Parliament last night rejected a House of Lords amendment to the trade bill that would have given MPs greater scrutiny of import deals, reports The Guardian.
The government has repeatedly vowed not to allow imports of animal and agricultural food stuffs produced to a lower standard than currently permitted in the UK, but yesterday refused to sign those pledges into law, the paper said.
The House of Lords put forward amendments to the trade bill that would have required future trade agreements to be scrutinised by parliament, with a view to ensuring standards are retained, but the key amendment fell on Tuesday night, by 353 votes to 277, according to the report.

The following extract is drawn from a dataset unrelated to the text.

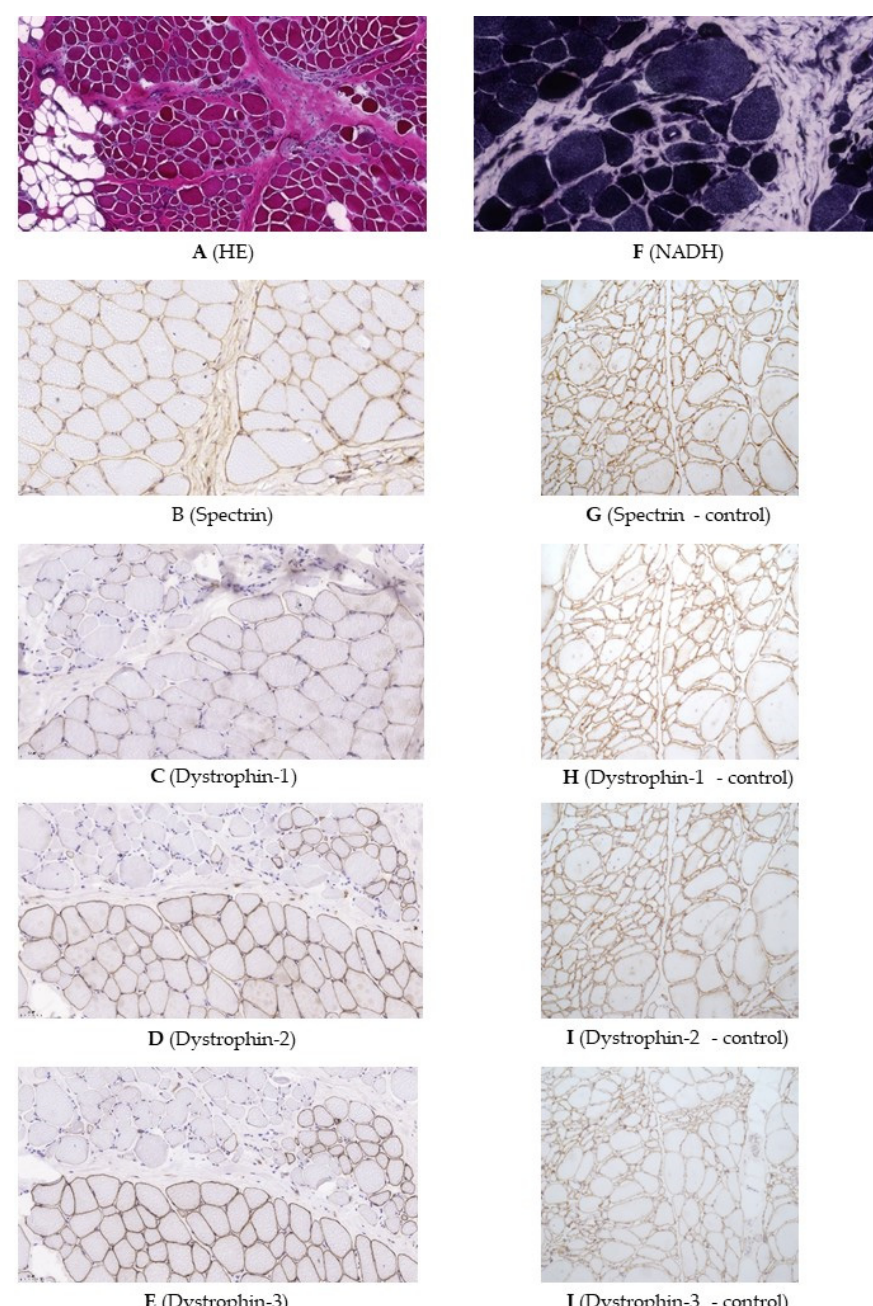
Figure 2. Muscle biopsy, magnifications used between 110×–320×. ( A ) Histological examination showed variation in fiber size, increased number of internal nuclei, necrotic fibers, pericellular fibrosis, and adipose tissue infiltrates (HE: hematoxylin-eosin). ( B ) The spectrin expression was reduced in several fibres. ( C – E ) Dystrophin expression showed segmentally severely reduced or completely lost sarcolemmal staining with the co-presence of fascicles showing normal, linear sarcolemmal dystrophin expression. ( F ) NADH-TR (nicotinamide adenine dinucleotide-tetrazolium reductase) staining showed irregular myofibrillar structure in several fibers. ( G ) Spectrin expression in the control. ( H – J ) Dystrophin expression in the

Campaigners told The Guardian that the new post-Brexit arrangements for food imports and food production standards in the UK would allow ministers to make sweeping changes to existing food safety regulations without consultation.
Yet in the debate, the government sought to reassure MPs that there were sufficient safeguards to ensure the UK’s standards were kept high.
However, UK campaigners pointed to loopholes in the government’s regulations that mean food standards can be altered without consultation or fanfare. They told The Guardian that the rules would make it difficult to even find out whether standards had been lowered.
Kierra Box, a campaigner at Friends of the Earth, told the paper: “MPs have voted to lock themselves out of decisions on future trade deals. These deals will have a far bigger impact than changing the contents of our supermarket shelves. They could make it harder to pass new legislation to protect our environment, increase the UK’s contribution to climate change, or prop up supply chains linked to human rights abuses. It’s not just disappointing that our elected representatives are willing to let themselves and their constituents be satisfied – it’s mystifying.”